## WORK TO BE COMPLETED
Write out the stretch of lines below that begins at the line with "71: (1183, 788)" and ends at the line with "94: (1229, 697)", including both, exactly as given and nothing more.

## GIVEN RECORDS
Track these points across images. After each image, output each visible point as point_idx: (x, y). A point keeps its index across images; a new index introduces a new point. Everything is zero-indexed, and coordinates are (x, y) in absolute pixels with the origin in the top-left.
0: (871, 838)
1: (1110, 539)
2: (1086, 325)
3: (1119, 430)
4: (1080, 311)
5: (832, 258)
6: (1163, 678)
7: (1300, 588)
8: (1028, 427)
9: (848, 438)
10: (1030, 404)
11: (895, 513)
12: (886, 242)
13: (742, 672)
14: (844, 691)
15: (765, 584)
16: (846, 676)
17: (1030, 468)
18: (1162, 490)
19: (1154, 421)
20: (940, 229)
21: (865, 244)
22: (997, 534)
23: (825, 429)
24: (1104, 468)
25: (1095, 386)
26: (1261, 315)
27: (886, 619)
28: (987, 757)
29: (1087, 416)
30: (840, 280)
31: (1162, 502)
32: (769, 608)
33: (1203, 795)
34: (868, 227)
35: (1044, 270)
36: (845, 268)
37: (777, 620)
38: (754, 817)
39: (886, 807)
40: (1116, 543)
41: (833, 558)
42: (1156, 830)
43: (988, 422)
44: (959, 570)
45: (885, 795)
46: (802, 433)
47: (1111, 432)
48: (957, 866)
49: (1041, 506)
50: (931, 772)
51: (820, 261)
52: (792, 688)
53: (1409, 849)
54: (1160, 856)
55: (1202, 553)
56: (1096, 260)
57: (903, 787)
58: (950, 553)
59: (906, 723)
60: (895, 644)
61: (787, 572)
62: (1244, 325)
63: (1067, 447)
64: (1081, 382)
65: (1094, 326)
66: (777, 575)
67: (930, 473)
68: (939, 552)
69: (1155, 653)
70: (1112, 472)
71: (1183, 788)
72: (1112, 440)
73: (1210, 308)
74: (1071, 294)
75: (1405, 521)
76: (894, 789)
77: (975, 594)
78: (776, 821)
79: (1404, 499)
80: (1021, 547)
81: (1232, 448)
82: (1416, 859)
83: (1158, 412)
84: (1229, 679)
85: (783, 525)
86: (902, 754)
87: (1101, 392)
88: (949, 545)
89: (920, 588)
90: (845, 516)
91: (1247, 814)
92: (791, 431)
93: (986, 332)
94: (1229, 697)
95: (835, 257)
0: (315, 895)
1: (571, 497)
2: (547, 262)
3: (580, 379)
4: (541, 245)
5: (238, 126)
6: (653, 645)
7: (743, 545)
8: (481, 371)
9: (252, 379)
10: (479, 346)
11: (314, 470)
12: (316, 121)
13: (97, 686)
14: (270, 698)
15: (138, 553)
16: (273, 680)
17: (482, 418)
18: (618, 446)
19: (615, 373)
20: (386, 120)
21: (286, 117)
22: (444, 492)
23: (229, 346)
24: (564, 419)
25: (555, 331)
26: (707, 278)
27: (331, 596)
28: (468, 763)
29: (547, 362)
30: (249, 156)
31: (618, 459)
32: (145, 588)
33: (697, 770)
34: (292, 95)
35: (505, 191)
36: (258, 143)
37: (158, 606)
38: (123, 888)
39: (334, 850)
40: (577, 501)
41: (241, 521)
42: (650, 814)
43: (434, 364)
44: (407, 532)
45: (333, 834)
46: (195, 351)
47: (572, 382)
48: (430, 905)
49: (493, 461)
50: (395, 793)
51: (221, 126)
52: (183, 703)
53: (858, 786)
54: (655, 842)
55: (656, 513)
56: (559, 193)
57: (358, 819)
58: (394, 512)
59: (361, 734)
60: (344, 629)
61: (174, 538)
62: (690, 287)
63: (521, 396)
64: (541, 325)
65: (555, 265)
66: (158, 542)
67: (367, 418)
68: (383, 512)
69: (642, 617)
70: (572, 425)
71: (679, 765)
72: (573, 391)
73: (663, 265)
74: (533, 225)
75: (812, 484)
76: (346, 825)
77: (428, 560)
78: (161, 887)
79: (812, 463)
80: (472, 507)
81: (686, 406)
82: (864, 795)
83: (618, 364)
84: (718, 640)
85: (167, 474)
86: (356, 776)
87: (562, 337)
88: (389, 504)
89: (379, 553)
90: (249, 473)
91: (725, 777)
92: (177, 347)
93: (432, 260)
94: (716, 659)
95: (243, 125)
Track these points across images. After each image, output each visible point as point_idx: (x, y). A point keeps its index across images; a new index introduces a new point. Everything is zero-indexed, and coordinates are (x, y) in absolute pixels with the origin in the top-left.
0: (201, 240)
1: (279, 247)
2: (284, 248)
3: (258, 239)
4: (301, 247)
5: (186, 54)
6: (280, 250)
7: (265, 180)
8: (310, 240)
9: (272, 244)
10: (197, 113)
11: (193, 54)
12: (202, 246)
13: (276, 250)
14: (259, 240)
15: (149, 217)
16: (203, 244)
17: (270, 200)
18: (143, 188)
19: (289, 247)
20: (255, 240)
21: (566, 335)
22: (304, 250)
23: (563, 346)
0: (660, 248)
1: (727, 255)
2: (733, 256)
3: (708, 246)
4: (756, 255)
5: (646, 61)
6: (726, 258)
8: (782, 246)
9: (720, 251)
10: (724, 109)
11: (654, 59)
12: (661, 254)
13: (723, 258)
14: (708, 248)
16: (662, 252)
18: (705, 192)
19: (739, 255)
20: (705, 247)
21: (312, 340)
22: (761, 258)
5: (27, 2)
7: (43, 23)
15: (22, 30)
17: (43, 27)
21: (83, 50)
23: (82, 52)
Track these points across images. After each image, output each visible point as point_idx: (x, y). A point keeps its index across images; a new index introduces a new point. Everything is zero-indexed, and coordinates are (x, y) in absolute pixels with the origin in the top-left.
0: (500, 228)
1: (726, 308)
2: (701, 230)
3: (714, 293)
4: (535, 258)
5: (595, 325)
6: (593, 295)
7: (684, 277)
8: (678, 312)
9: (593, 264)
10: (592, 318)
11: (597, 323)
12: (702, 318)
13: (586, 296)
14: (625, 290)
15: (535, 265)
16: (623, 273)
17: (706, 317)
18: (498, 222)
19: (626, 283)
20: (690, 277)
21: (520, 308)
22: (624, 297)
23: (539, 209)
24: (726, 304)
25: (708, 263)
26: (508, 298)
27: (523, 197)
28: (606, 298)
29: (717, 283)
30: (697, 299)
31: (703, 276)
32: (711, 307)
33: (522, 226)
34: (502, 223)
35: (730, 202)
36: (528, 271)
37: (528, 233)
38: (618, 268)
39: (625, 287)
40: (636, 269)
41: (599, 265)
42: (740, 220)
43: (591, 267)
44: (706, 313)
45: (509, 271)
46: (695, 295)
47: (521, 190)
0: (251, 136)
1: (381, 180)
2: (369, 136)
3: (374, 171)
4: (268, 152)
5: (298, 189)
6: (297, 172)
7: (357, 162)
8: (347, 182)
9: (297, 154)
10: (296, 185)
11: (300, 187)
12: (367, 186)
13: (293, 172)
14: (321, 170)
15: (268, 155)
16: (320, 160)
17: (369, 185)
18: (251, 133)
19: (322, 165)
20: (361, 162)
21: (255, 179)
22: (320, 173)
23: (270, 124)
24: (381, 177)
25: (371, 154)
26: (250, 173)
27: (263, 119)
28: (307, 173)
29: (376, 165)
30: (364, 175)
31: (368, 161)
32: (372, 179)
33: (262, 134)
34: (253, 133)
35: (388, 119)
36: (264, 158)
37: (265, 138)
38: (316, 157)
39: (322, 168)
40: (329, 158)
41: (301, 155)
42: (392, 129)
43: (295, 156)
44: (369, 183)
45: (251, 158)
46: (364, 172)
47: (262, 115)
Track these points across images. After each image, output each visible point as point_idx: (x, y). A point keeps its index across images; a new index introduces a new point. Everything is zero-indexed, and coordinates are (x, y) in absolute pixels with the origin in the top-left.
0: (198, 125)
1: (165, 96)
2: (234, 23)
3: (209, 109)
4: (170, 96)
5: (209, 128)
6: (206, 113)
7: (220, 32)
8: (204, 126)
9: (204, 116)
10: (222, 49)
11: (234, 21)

## SOLUTION TO THE PROBLEM
71: (1183, 788)
72: (1112, 440)
73: (1210, 308)
74: (1071, 294)
75: (1405, 521)
76: (894, 789)
77: (975, 594)
78: (776, 821)
79: (1404, 499)
80: (1021, 547)
81: (1232, 448)
82: (1416, 859)
83: (1158, 412)
84: (1229, 679)
85: (783, 525)
86: (902, 754)
87: (1101, 392)
88: (949, 545)
89: (920, 588)
90: (845, 516)
91: (1247, 814)
92: (791, 431)
93: (986, 332)
94: (1229, 697)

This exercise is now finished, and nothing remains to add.